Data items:
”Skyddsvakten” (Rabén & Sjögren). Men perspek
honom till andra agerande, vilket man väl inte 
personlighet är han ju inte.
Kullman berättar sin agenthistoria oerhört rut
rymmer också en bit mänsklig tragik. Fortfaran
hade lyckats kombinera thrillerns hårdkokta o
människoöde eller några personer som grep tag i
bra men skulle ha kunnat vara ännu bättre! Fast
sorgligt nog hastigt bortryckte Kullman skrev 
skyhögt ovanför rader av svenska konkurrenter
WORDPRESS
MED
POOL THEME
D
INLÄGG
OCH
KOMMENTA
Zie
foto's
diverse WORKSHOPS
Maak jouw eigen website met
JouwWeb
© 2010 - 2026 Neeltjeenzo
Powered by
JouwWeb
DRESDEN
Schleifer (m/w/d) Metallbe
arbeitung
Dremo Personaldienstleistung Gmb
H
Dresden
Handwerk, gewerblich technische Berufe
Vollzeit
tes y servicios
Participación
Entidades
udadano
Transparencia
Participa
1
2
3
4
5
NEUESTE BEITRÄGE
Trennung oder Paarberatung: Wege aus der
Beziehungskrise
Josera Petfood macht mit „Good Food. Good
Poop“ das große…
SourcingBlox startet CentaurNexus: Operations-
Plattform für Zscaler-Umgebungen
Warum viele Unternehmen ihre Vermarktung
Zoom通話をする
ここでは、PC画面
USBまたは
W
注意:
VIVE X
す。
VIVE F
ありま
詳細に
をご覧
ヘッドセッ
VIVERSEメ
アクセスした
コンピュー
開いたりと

*About this task*
Copy every line of the rows above word for word, keeping the original line breaks and order.

*Final answer*
”Skyddsvakten” (Rabén & Sjögren). Men perspek
honom till andra agerande, vilket man väl inte 
personlighet är han ju inte.
Kullman berättar sin agenthistoria oerhört rut
rymmer också en bit mänsklig tragik. Fortfaran
hade lyckats kombinera thrillerns hårdkokta o
människoöde eller några personer som grep tag i
bra men skulle ha kunnat vara ännu bättre! Fast
sorgligt nog hastigt bortryckte Kullman skrev 
skyhögt ovanför rader av svenska konkurrenter
WORDPRESS
MED
POOL THEME
D
INLÄGG
OCH
KOMMENTA
Zie
foto's
diverse WORKSHOPS
Maak jouw eigen website met
JouwWeb
© 2010 - 2026 Neeltjeenzo
Powered by
JouwWeb
DRESDEN
Schleifer (m/w/d) Metallbe
arbeitung
Dremo Personaldienstleistung Gmb
H
Dresden
Handwerk, gewerblich technische Berufe
Vollzeit
tes y servicios
Participación
Entidades
udadano
Transparencia
Participa
1
2
3
4
5
NEUESTE BEITRÄGE
Trennung oder Paarberatung: Wege aus der
Beziehungskrise
Josera Petfood macht mit „Good Food. Good
Poop“ das große…
SourcingBlox startet CentaurNexus: Operations-
Plattform für Zscaler-Umgebungen
Warum viele Unternehmen ihre Vermarktung
Zoom通話をする
ここでは、PC画面
USBまたは
W
注意:
VIVE X
す。
VIVE F
ありま
詳細に
をご覧
ヘッドセッ
VIVERSEメ
アクセスした
コンピュー
開いたりと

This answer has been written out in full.